Middlebury is an incorporated town in Wyoming County, New York. The population was 1,508 at the 2000 census. The town is on the north border of the county.

== History ==
The Town of Middlebury was formed in 1812 from the Town of Warsaw.

==Geography==
According to the United States Census Bureau, the town has a total area of 35.7 sqmi, of which 35.7 sqmiis land and 0.04 sqmi (0.08%) is water.

Oatka Creek flows through the southeast corner of the town.

The north town line is the border of Genesee County.

==Demographics==

As of the census of 2000, there were 1,508 people, 530 households, and 413 families residing in the town. The population density was 42.3 PD/sqmi. There were 554 housing units at an average density of 15.5 /sqmi. The racial makeup of the town was 98.01% White, 0.33% African American, 0.53% Native American, 0.07% Asian, 0.33% from other races, and 0.73% from two or more races. Hispanic or Latino of any race were 0.33% of the population.

There were 530 households, out of which 38.3% had children under the age of 18 living with them, 66.8% were married couples living together, 7.4% had a female householder with no husband present, and 21.9% were non-families. 17.4% of all households were made up of individuals, and 7.5% had someone living alone who was 65 years of age or older. The average household size was 2.84 and the average family size was 3.21.

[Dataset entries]
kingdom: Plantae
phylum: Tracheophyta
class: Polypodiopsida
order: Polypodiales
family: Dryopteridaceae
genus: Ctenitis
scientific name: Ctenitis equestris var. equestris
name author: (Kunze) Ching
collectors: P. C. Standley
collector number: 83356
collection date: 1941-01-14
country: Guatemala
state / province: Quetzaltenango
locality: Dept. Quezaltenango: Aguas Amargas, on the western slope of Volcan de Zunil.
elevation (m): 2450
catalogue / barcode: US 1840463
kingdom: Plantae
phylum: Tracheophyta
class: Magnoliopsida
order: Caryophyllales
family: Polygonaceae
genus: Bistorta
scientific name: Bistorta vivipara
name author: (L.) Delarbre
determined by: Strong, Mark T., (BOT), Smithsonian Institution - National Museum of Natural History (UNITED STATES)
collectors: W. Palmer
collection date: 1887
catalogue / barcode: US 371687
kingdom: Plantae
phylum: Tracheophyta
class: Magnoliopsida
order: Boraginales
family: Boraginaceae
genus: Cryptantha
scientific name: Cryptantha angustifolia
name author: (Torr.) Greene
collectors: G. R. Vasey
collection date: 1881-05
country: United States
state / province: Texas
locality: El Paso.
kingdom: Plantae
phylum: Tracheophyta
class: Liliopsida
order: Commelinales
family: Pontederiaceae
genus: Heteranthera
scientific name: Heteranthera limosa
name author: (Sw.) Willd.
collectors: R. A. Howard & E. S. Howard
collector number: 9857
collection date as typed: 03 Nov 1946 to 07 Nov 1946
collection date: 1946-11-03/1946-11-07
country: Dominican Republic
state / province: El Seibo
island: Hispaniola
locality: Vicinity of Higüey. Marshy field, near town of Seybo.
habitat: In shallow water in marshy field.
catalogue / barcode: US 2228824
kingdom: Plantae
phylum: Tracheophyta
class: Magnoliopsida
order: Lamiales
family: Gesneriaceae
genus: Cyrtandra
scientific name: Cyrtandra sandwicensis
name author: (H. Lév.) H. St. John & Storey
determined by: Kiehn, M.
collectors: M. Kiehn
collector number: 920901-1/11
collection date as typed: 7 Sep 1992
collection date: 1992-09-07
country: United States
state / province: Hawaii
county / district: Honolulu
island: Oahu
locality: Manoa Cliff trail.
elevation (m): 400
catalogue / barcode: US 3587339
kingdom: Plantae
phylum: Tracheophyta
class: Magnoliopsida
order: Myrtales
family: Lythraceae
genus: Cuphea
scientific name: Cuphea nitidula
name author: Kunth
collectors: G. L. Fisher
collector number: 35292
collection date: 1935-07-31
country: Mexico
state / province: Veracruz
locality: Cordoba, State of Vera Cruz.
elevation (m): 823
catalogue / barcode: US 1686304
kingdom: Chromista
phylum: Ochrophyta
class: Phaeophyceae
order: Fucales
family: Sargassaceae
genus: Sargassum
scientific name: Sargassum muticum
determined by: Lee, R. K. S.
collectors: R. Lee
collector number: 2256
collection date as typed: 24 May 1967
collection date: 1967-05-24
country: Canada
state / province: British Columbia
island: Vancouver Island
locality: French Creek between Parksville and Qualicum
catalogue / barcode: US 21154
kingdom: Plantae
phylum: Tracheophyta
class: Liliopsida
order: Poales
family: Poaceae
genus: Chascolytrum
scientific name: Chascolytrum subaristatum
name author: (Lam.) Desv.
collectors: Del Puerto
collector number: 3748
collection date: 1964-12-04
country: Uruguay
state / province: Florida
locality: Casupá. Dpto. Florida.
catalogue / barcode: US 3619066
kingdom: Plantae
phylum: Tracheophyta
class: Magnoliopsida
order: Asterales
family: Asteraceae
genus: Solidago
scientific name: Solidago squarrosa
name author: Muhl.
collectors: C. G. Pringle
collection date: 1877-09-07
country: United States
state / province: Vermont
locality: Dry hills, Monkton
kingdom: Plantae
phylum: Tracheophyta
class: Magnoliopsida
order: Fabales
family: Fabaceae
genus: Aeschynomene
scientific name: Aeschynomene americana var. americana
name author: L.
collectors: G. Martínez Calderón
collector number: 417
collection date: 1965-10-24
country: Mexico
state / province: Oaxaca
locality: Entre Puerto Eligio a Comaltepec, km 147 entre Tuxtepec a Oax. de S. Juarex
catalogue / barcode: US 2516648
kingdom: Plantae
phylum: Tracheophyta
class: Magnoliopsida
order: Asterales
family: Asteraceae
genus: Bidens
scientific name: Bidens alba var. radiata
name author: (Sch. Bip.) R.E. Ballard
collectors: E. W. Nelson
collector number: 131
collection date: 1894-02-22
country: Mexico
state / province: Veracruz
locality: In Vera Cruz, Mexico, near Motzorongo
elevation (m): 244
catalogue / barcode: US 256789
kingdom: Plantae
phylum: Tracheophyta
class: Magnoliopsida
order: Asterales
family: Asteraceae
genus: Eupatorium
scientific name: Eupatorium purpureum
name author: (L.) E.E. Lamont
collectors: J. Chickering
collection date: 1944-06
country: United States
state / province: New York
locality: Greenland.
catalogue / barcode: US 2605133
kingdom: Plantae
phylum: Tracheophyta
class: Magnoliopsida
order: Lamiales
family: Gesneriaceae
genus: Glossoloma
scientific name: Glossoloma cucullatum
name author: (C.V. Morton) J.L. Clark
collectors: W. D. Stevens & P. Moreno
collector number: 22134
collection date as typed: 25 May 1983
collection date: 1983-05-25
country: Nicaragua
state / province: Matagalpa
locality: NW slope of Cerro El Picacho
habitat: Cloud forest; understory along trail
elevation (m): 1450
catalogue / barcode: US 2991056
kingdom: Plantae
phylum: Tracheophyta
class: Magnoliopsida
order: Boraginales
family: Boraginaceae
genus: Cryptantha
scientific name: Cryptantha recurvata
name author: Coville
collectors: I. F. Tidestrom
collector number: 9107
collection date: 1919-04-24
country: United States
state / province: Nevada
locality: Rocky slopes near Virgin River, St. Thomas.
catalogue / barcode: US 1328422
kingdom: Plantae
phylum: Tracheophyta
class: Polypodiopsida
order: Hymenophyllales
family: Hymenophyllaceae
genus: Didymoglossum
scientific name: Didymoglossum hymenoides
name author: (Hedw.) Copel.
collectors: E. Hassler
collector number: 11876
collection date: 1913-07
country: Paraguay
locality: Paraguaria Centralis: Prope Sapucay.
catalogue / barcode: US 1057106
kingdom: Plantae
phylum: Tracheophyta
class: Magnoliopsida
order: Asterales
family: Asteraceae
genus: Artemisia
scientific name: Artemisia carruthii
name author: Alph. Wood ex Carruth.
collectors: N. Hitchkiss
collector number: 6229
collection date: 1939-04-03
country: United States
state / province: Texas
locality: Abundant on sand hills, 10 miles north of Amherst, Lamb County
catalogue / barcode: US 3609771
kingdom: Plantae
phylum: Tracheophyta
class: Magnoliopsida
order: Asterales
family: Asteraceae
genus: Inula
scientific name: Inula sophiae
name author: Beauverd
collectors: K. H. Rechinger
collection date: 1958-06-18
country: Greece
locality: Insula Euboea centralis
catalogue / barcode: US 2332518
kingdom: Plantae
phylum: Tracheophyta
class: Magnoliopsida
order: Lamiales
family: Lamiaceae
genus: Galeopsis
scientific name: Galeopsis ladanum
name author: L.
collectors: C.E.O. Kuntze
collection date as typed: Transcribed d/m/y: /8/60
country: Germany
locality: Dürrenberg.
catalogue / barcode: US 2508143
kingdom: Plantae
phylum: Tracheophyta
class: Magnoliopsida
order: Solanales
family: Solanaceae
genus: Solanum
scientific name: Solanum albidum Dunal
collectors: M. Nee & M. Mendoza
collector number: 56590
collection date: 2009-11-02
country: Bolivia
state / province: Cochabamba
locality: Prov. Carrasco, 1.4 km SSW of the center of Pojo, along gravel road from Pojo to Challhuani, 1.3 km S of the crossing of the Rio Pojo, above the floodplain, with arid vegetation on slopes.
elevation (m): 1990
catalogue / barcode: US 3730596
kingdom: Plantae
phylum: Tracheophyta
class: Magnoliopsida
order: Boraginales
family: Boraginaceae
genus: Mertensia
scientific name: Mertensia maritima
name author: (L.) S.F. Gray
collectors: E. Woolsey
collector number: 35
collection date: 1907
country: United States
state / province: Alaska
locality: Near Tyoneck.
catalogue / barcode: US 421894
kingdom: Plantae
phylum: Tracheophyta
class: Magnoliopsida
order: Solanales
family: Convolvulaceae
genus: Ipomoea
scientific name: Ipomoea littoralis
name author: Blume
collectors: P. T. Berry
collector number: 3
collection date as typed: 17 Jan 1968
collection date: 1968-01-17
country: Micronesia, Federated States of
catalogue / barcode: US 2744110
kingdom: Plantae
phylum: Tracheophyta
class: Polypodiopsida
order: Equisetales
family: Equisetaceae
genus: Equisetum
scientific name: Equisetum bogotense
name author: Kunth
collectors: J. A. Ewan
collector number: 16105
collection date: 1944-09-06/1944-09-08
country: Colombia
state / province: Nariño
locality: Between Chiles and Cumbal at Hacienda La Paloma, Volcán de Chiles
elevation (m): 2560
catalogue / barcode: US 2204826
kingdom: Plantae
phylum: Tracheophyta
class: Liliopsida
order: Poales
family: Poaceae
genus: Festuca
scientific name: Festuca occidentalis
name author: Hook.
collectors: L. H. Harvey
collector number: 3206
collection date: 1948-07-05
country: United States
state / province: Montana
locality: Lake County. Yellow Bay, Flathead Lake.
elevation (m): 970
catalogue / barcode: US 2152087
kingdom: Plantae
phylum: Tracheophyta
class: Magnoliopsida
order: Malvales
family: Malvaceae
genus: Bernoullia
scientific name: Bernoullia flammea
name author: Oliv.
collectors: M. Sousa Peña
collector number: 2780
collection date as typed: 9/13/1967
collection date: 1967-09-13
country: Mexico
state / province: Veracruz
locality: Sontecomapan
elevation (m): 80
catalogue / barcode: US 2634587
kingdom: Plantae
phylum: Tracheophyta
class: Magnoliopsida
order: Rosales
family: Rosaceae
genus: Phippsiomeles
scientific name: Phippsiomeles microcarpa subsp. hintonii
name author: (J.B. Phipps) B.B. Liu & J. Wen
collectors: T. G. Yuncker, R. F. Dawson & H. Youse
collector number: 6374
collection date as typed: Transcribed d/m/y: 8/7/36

> _BRIEF A_:
Answer these questions using the Middlebury article:
(i) From which town was Middlebury formed in 1812?
(ii) Which creek flows through the southeast corner of the town?
(iii) How many housing units were there at the 2000 census?
> _BRIEF B_: Reproduce word for word the part of the Middlebury article that begins at the words "As of the census" and stops after the words "of the population.".
> _BRIEF C_: Write the next part of the Middlebury article, picking up after its last sentence.
None of the items is needed for this work.

> _WRITTEN REPLY A_:
(i) The Town of Warsaw
(ii) Oatka Creek
(iii) 554

> _WRITTEN REPLY B_:
As of the census of 2000, there were 1,508 people, 530 households, and 413 families residing in the town. The population density was 42.3 PD/sqmi. There were 554 housing units at an average density of 15.5 /sqmi. The racial makeup of the town was 98.01% White, 0.33% African American, 0.53% Native American, 0.07% Asian, 0.33% from other races, and 0.73% from two or more races. Hispanic or Latino of any race were 0.33% of the population.

> _WRITTEN REPLY C_:
In the town, the population was spread out, with 28.7% under the age of 18, 6.4% from 18 to 24, 29.6% from 25 to 44, 22.6% from 45 to 64, and 12.7% who were 65 years of age or older. The median age was 37 years. For every 100 females, there were 102.7 males. For every 100 females age 18 and over, there were 98.0 males.

The median income for a household in the town was $43,125, and the median income for a family was $48,000. Males had a median income of $36,667 versus $23,882 for females. The per capita income for the town was $17,032. About 4.2% of families and 5.3% of the population were below the poverty line, including 3.6% of those under age 18 and 5.2% of those age 65 or over.

Historical population
| Census | Pop. | Note | %± |
| 1820 | 1,782 |  | — |
| 1830 | 2,415 |  | 35.5% |
| 1840 | 2,445 |  | 1.2% |
| 1850 | 1,799 |  | −26.4% |
| 1860 | 1,708 |  | −5.1% |
| 1870 | 1,620 |  | −5.2% |
| 1880 | 1,822 |  | 12.5% |
| 1890 | 1,781 |  | −2.3% |
| 1900 | 1,406 |  | −21.1% |
| 1910 | 1,395 |  | −0.8% |
| 1920 | 1,204 |  | −13.7% |
| 1930 | 1,091 |  | −9.4% |
| 1940 | 1,123 |  | 2.9% |
| 1950 | 1,248 |  | 11.1% |
| 1960 | 1,416 |  | 13.5% |
| 1970 | 1,503 |  | 6.1% |
| 1980 | 1,561 |  | 3.9% |
| 1990 | 1,532 |  | −1.9% |
| 2000 | 1,508 |  | −1.6% |
| 2010 | 1,441 |  | −4.4% |
| 2016 (est.) | 1,390 |  | −3.5% |
U.S. Decennial Census

== Communities and locations in Middlebury ==
- Belknap Crossing - A hamlet in the northwest corner of the town.
- Dale - a hamlet on the west border of the town.
- Ewells Corners - A hamlet west of Wyoming village.
- Lamb's Corners - A hamlet on the town line east of Wyoming Village on Lamb Road.
- Millers Corners - A hamlet west of Wyoming village.
- Millers Crossing - A location south of Dale.
- Thompsons Crossing - A location on the south town line.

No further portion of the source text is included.